작업 지시: 아래 항목에서 "Romaine"라는 단어가 들어 있는 줄을 빠짐없이 뽑아 원문 그대로 옮겨 적으세요.

========================

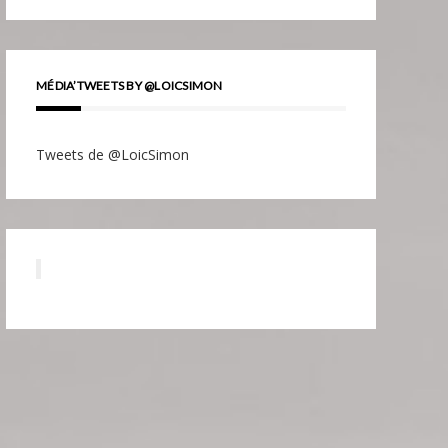
MÉDIA’TWEETS BY @LOICSIMON
Tweets de @LoicSimon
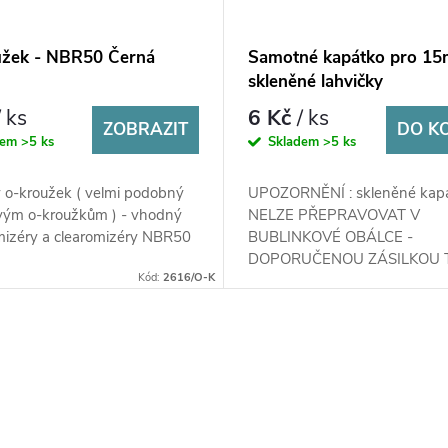
užek - NBR50 Černá
Samotné kapátko pro 15
skleněné lahvičky
/ ks
6 Kč
/ ks
ZOBRAZIT
DO K
dem
>5 ks
Skladem
>5 ks
 o-kroužek ( velmi podobný
UPOZORNĚNÍ : skleněné kap
ovým o-kroužkům ) - vhodný
NELZE PŘEPRAVOVAT V
mizéry a clearomizéry NBR50
BUBLINKOVÉ OBÁLCE -
DOPORUČENOU ZÁSILKOU T
Kód:
2616/O-K
kapátko je pouze pro 15ml ve
skleněné lahvičky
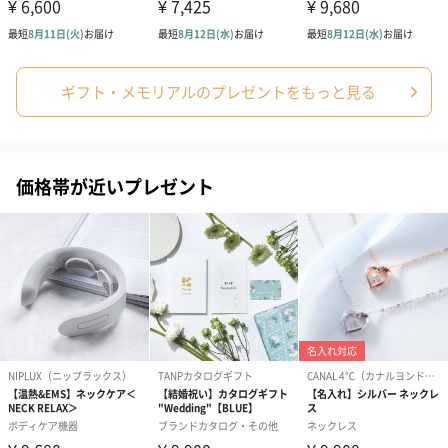
ギフト・メモリアルのプレゼントをもっと見る
価格帯が近いプレゼント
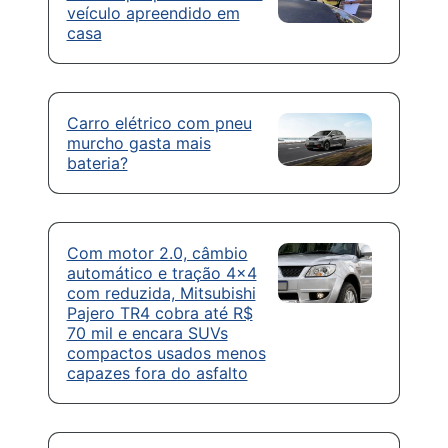
veículo apreendido em
casa
Carro elétrico com pneu
murcho gasta mais
bateria?
Com motor 2.0, câmbio
automático e tração 4×4
com reduzida, Mitsubishi
Pajero TR4 cobra até R$
70 mil e encara SUVs
compactos usados menos
capazes fora do asfalto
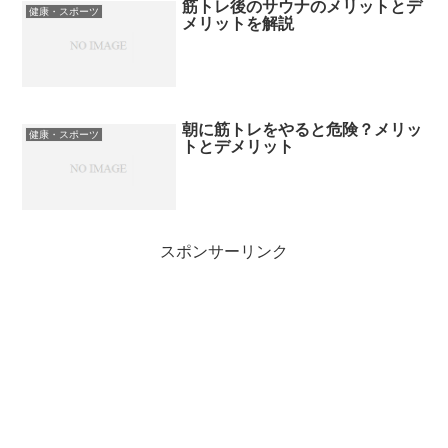
筋トレ後のサウナのメリットとデ
健康・スポーツ
メリットを解説
朝に筋トレをやると危険？メリッ
健康・スポーツ
トとデメリット
スポンサーリンク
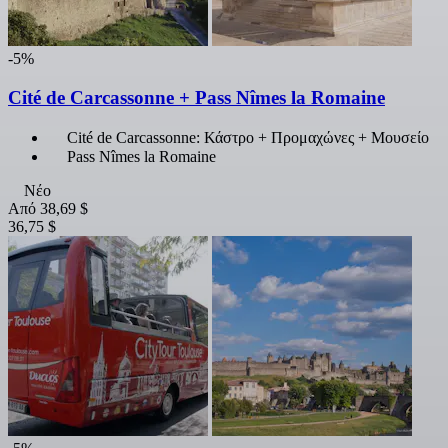
-5%
Cité de Carcassonne + Pass Nîmes la Romaine
Cité de Carcassonne: Κάστρο + Προμαχώνες + Μουσείο
Pass Nîmes la Romaine
Νέο
Από
38,69 $
36,75 $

========================

작업 결과:
Cité de Carcassonne + Pass Nîmes la Romaine
Pass Nîmes la Romaine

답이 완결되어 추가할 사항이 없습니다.